Harold Cunningham, president of the fair board, praised commissioners for establishing the tax but said it won't be nearly enough to help the county realize the fairgrounds' full potential.

“Everybody acts like it’s just a lose-lose situation out there, and really it’s a win-win situation if they would just get off their hands and do something,” Cunningham said.

In September, the fair board submitted to Elkin a proposed five-year plan for further developing and marketing the fairgrounds. After hearing nothing, it submitted the same plan to all three commissioners on June 13.

The proposal carries an estimated cost of $1.5 million to $2 million. It recommends the county:

  • Rename the fairgrounds the “Midwest Event and Agricultural Exposition Center.”
  • Open adjacent county-owned land to commercial operations.
  • Develop new facilities such as an open-air amphitheater, sports and recreational parks, campgrounds, equestrian features and batting cages.
  • Make energy-efficiency upgrades to buildings, replace roofs and make other improvements.
  • Create community improvement and transportation development districts that also could charge sales taxes to pay for fairgrounds projects.
  • Modernize management by separating marketing and other executive functions from day-to-day operations.

Elkin said the plan is too expensive. “We don’t have discretionary funding right now to really make the types of investments that they’re proposing," he said.

He added that the taxing districts also would be not be viable because there isn't enough commercial activity at the fairgrounds.

“We want to see what the (recreation) district tax brings in,” Elkin said. He thinks that approach is the perfect fit for what the commission is trying to accomplish.

“It’s a destination, so if folks didn’t want to go to the fairgrounds, they wouldn’t be paying the tax for the fairgrounds,” Elkin said.

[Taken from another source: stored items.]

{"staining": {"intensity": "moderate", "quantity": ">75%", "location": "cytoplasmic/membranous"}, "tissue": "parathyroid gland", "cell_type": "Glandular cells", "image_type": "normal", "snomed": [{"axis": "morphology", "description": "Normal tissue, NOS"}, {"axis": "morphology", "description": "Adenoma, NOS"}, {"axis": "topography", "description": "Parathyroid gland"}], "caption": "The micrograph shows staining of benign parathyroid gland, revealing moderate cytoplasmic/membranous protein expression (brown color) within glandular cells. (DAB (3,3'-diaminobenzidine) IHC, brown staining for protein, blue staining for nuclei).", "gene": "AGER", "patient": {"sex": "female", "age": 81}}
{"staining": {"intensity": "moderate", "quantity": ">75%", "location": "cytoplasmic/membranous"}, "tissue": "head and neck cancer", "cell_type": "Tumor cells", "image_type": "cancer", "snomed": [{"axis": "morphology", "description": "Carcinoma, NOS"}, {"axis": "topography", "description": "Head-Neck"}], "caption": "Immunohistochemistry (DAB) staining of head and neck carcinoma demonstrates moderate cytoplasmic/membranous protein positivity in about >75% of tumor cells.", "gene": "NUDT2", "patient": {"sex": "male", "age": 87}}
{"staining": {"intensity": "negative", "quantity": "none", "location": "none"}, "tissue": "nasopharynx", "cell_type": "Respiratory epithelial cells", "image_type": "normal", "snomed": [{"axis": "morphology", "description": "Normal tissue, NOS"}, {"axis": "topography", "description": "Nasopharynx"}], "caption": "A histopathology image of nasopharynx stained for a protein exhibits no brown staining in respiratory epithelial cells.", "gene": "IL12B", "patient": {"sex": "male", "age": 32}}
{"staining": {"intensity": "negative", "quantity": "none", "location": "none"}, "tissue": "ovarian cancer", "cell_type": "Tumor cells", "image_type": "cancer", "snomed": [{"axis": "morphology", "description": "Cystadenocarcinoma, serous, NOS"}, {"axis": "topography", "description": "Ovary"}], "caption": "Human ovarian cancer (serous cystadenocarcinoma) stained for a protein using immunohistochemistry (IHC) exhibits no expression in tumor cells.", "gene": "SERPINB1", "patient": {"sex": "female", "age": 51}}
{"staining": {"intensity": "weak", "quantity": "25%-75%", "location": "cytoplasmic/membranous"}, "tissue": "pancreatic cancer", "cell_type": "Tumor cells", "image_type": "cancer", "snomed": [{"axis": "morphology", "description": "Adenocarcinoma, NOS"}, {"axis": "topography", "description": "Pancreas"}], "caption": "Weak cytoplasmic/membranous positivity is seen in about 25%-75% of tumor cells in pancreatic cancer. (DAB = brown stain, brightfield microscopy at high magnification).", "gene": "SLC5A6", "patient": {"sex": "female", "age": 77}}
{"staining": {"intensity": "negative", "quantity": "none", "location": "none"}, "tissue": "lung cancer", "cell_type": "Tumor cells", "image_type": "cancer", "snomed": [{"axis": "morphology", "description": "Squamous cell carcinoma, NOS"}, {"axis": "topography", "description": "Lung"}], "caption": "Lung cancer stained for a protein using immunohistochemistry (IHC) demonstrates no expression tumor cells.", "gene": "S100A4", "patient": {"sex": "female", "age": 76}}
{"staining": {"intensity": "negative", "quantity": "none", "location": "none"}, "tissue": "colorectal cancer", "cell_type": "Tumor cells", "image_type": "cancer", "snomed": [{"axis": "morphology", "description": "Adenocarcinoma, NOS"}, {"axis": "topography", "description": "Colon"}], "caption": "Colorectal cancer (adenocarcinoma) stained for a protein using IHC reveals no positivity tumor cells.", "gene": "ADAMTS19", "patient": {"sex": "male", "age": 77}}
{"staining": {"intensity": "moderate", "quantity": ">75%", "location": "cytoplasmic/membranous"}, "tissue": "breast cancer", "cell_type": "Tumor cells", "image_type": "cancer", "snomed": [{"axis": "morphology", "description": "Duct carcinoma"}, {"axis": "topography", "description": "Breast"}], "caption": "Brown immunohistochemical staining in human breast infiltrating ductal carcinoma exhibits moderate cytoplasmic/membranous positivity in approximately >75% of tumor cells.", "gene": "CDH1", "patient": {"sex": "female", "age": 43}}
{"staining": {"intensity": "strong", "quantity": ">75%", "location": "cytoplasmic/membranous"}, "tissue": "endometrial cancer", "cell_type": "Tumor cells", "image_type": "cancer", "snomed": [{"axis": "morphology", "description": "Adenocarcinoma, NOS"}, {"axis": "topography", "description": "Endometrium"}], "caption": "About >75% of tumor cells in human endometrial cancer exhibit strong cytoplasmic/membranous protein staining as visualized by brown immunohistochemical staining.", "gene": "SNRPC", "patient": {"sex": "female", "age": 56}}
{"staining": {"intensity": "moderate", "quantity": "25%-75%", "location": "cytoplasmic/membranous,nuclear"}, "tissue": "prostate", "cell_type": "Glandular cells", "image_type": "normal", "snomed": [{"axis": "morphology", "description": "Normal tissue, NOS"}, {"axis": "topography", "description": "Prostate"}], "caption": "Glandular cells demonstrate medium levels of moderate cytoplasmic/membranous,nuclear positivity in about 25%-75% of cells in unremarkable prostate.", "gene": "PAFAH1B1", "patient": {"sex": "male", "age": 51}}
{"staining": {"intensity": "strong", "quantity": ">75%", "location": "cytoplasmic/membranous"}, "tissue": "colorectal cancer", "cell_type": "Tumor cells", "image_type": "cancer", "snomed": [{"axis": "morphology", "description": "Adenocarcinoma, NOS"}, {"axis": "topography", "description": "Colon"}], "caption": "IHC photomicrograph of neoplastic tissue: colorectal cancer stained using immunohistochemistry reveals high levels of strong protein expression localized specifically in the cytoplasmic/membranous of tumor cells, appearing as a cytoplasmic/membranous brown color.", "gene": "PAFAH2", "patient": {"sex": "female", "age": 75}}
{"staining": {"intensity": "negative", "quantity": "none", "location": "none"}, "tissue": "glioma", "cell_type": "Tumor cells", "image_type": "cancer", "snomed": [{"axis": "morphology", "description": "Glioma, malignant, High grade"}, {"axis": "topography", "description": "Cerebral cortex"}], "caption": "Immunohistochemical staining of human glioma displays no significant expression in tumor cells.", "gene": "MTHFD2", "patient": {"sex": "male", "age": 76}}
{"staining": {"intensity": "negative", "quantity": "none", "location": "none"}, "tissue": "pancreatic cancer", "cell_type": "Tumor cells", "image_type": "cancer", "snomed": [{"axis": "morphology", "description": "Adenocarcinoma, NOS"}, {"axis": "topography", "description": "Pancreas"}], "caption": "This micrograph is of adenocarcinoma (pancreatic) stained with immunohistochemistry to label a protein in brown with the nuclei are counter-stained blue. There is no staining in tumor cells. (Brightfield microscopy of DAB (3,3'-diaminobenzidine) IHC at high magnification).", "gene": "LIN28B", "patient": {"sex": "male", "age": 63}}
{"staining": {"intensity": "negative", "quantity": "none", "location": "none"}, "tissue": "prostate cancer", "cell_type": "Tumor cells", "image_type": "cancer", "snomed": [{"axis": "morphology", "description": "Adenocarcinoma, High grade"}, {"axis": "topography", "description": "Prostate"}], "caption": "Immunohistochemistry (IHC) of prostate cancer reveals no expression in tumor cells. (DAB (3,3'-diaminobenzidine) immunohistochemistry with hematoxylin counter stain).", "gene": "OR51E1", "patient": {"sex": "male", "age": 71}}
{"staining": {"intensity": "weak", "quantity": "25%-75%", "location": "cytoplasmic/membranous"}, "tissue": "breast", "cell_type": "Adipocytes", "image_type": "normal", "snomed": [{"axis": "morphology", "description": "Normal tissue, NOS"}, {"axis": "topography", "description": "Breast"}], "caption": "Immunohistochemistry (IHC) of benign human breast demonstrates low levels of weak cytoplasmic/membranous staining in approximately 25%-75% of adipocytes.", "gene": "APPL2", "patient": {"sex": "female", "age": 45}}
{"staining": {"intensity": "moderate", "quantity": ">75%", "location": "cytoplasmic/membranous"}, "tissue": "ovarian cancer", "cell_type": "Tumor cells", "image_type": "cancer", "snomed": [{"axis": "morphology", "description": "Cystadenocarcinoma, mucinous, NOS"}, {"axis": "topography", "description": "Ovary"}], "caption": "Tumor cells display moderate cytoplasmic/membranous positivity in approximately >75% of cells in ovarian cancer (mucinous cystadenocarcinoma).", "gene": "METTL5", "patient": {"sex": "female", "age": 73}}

Elkin said the Missouri Department of Revenue will be in charge of ensuring vendors pay the tax. The commission will decide how to spend the money.

Fairgrounds General Manager George Harris, who works for the fair board, agreed the recreation tax is a start. “I just hope they spend the money wisely,” he said.

Neither the fair board nor Elkin believes the tax will have much effect on vendors. "It doesn’t take any money out of the vendors' pocket," Elkin said. "They just add it onto their cost.”

Vendors who talked to the Missourian at the RK Gun Show on Sunday said they didn't feel the tax would affect business much.

Kathy Thiessen, a Columbia vendor for Scentsy who sells candles at gun shows eight to 10 times a year, said the tax will be a minor annoyance. Spencer Taber of Second Amendment Firearms said it will be an extra chore, but he doesn’t expect it to affect sales.

“As long as the money is poured back into the facility, that’s great,” Taber said. “More power to them.”

He warned, though, that some vendors will be reluctant to disclose how much merchandise they're selling. Elkin said that vendors will be required to have business licenses and that it will be up to them to report their sales honestly.

Harris, however, said a lot of people who don't own businesses sell guns, knives or other merchandise from their own collections. “I would guess that once it gets enforced, somebody will give me some instructions, whether it be the county or whether it be the state,” Harris said.

The recreation tax should help the county cover the cost of fairgrounds maintenance that the fair board can't with revenue from events. As the property manager, Harris decides how much rent vendors pay by bidding for events against other locations.

Boone County Auditor June Pitchford said the county's lease agreement assumes the fair board will pay for repairs, but the County Commission occasionally steps in when the fair board lacks the money.

Both Harris and Cunningham said the fairgrounds are an invaluable asset. The events they host bring people from all over the state and nation. While they're here, those people shop, eat in restaurants and stay in hotels and motels. A national biker rally last summer, for example, pumped an estimated $15 million into the local economy, according to the five-year proposal the fair board presented to the county.

“Someone needs to do a study of the economic impact that this facility has for this community,” Harris said. “I just hope and pray someday the people realize what a great asset they have here.”